From the 0 kGy sample results, 16 h prewetting appeared to be the most favorable; for both irradiated samples the highest sorptivity was achieved after 10 h of prewetting (
Figure 11). Considering the variance in the results, 10 h of prewetting would be acceptable for all samples. The most economical conditions of the separation process in this case would be the non-prewetted samples or prewetted for 1 h with 1 h Cu(II) contact. The data are illustrated in
Figure 12 and are designed in parallel to
Figure 7. However, comparing the results leads to different conclusions.
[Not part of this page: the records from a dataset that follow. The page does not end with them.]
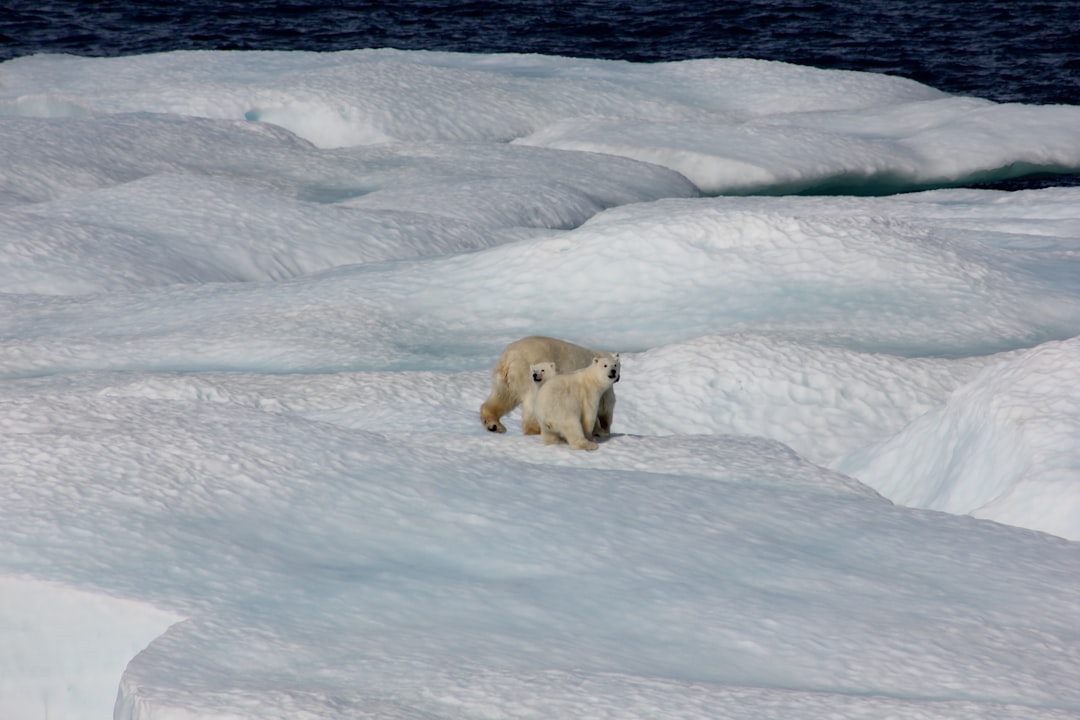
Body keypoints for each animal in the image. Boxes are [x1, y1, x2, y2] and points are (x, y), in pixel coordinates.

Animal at [479, 336, 622, 433]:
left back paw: (494, 425)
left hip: (507, 379)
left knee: (502, 397)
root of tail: (509, 358)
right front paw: (603, 430)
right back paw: (536, 429)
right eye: (617, 365)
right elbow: (605, 406)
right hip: (531, 375)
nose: (617, 377)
While at a low Cu-solute concentration of 6 mM, 1 h prewetting proved to be beneficial for samples with a 1-h contact (
Figure 7), a higher solute concentration of 50 mM under the same conditions led to the opposite conclusion, namely that the prewetting is not significant as it reduces the sorptivity (
Figure 12). The sorptivity of the non-prewetted wool with a long contact time of 24 h provided relatively the same results as with 1 h of contact. This would correspond to the aforementioned hypothetical adsorption mechanism, in which the adsorbate cooperatively binds immediately to the surface of the adsorbent, saturating it and creating a barrier for further sorbate to enter despite longer contact times. Although there are pores in the matrix of the adsorbent (
Figure 2) and thus the conditions for physisorption, the solute cannot readily reach them. Even if, during prewetting, water first occupies the active sites, the sorbate will not displace it quantitatively, thus reducing the sorptivity of the wool for the given solute.
Thus, the sorption experiments with a Cu(II) solution with a higher concentration (50 mM) imply that, under such conditions, prewetting both natural and electron beam irradiated sheep wool does not significantly affect the sorption efficiency.